The Union Health Ministry has proposed amendments to the Drugs Rules, 1945, to bring India’s regulatory requirements for testing blood products in line with internationally accepted pharmacopoeial standards.
The move aims to simplify testing procedures while maintaining strict safety standards for patients. According to the ministry, the proposed changes will remove testing requirements that are not necessary under global best practices and reduce duplication in the current system.
Blood products used for medical treatment are made from human plasma, a component of blood. Before these products are manufactured, the plasma collected from multiple donors is pooled together and tested thoroughly to ensure that it is free from infections.
Under internationally accepted pharmacopoeial standards, such as the Indian Pharmacopoeia Commission standards, as well as those laid down in the British Pharmacopoeia, United States Pharmacopeia, and European Pharmacopoeia, strict testing protocols are already in place for pooled human plasma.
As per these standards, the first homogeneous pool of plasma used for fractionation must be tested for key viral markers. These include Hepatitis B surface antigen (HBsAg), Hepatitis C virus RNA, and antibodies to HIV. Only plasma pools that test negative for these viruses are allowed to be used for the production of plasma-derived medicinal products.
However, the ministry noted that under the current regulatory system in India, the finished blood products manufactured from these already tested plasma pools are again subjected to the same viral testing.
This means that the same viral markers are tested twice — once at the pooled plasma stage and again at the finished product stage. According to officials, such duplicate testing is not followed under most international regulatory practices.
“Under these harmonized standards, the first homogeneous pool of plasma is mandatorily tested for Hepatitis B surface antigen (HBsAg), Hepatitis C virus RNA, and antibodies to HIV."
“The pooled plasma must test negative for these viral markers before it is permitted for fractionation. Only plasma pools that meet these safety requirements are used for manufacturing plasma-derived medicinal products,” as per the draft notification shared by the Union Health Ministry with the public on Saturday.
The ministry has invited public comments on the changes proposed to Para G (Testing of Blood Products), Part XII C, Schedule F of the rules.
Officials described the proposal as a step towards regulatory harmonisation and scientific rationalisation of testing procedures. It is also expected to reduce unnecessary compliance burdens on manufacturers while continuing to maintain high levels of safety.

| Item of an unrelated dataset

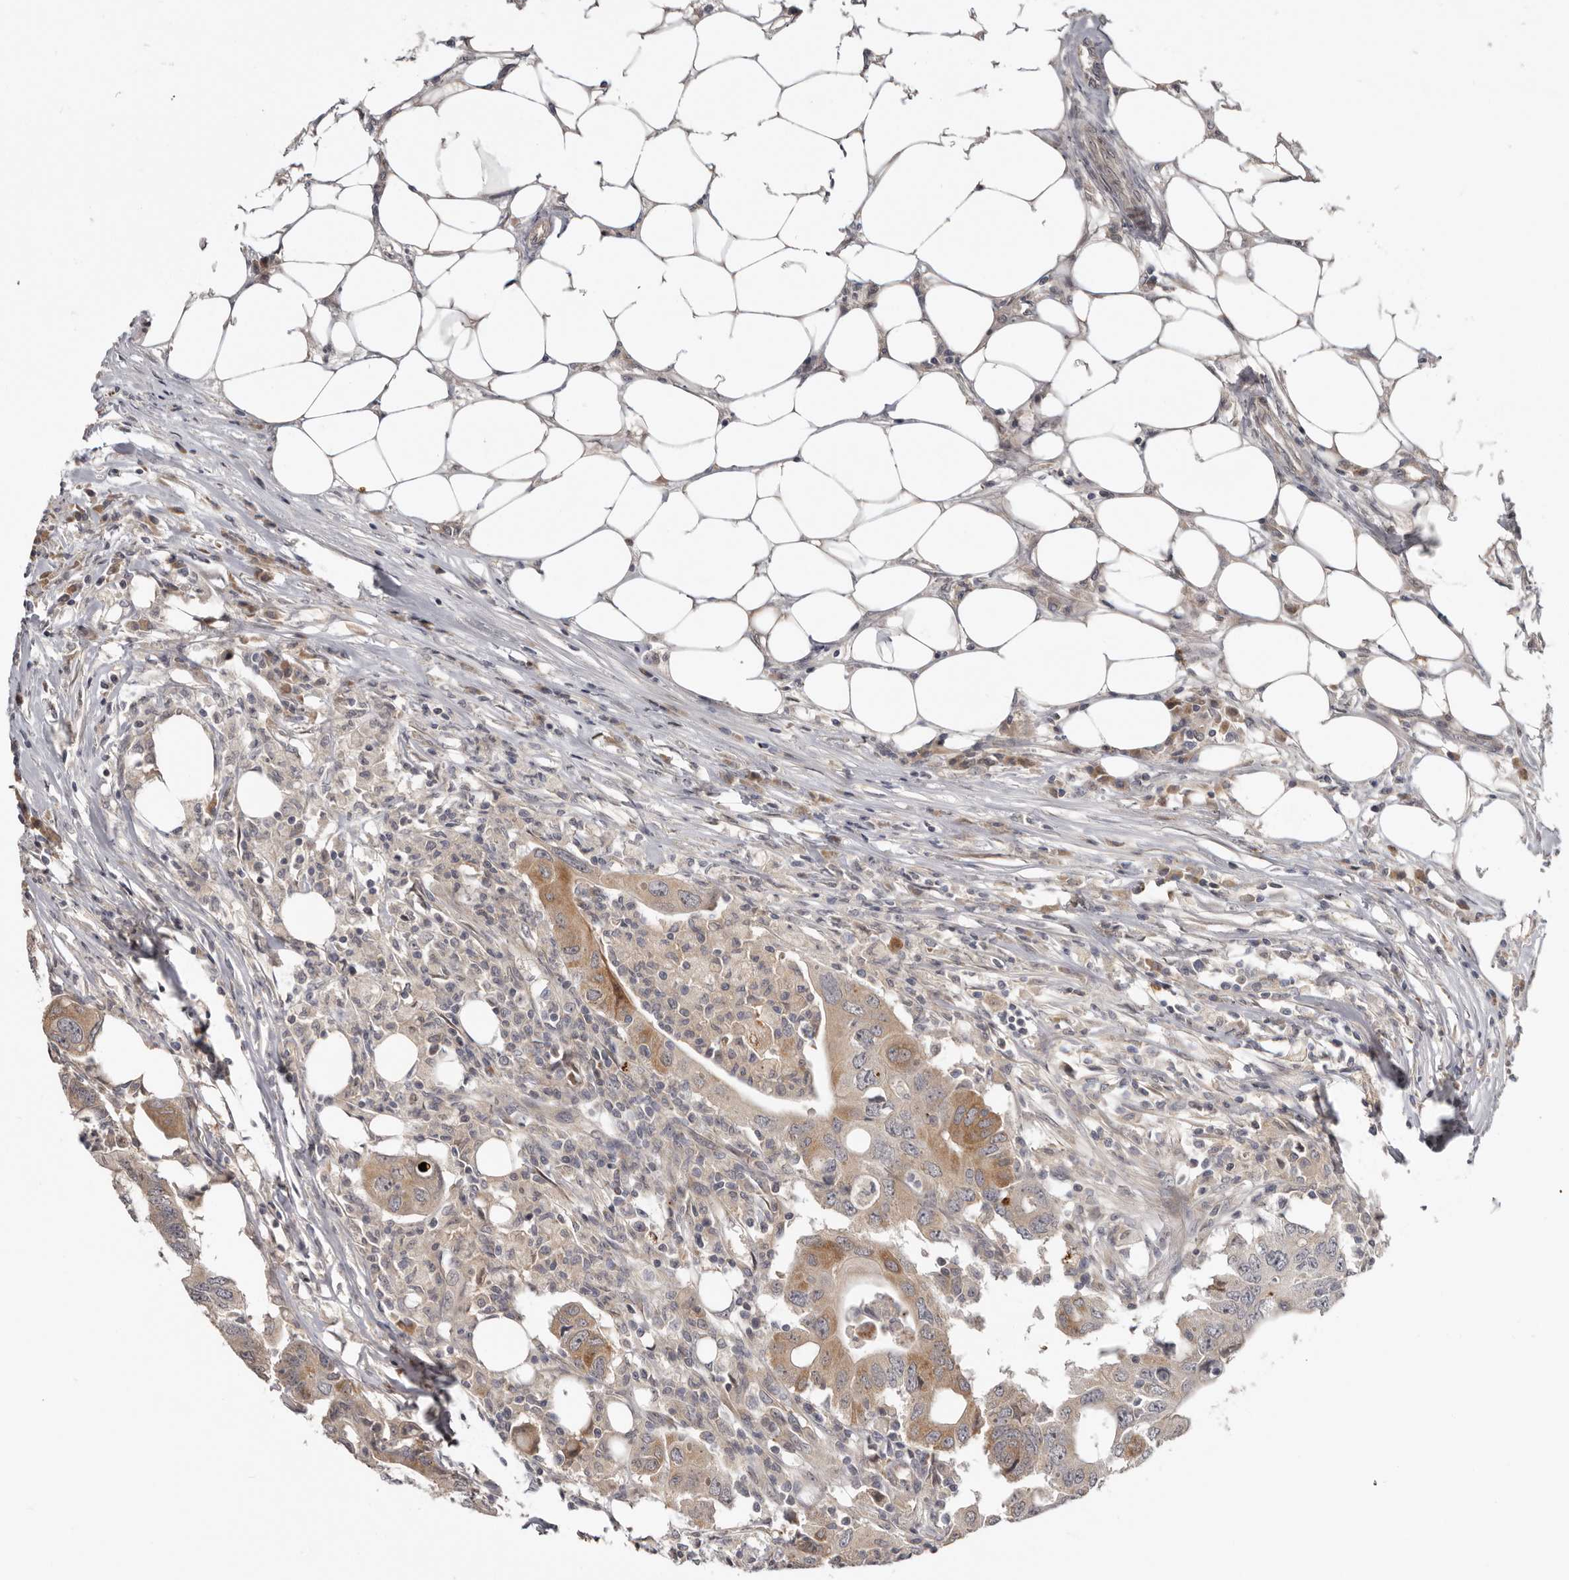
{"staining": {"intensity": "moderate", "quantity": "<25%", "location": "cytoplasmic/membranous"}, "tissue": "colorectal cancer", "cell_type": "Tumor cells", "image_type": "cancer", "snomed": [{"axis": "morphology", "description": "Adenocarcinoma, NOS"}, {"axis": "topography", "description": "Colon"}], "caption": "Immunohistochemical staining of human colorectal cancer shows low levels of moderate cytoplasmic/membranous protein positivity in about <25% of tumor cells.", "gene": "BAD", "patient": {"sex": "male", "age": 71}}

Experts say that eliminating duplicate testing can also help streamline production processes for plasma-derived medicines without compromising quality or patient protection.

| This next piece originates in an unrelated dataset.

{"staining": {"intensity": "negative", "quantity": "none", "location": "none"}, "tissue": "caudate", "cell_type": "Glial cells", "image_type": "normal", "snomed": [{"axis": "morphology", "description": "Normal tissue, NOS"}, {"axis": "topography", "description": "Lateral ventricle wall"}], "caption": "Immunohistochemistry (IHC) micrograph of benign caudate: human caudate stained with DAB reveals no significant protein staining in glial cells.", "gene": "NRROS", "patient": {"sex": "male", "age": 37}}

The ministry emphasised that only plasma pools that meet strict safety standards will continue to be used in manufacturing blood-derived medicines. Therefore, the safety of patients will remain a top priority.
“The proposed amendment is a progressive step towards regulatory harmonization, scientific rationalization of testing requirements, and reduction of avoidable compliance burden, while continuing to uphold the highest standards of patient safety."
“Stakeholders are encouraged to review the draft notification and submit their comments and suggestions within the prescribed timeline,” the Union Health Ministry said in a statement.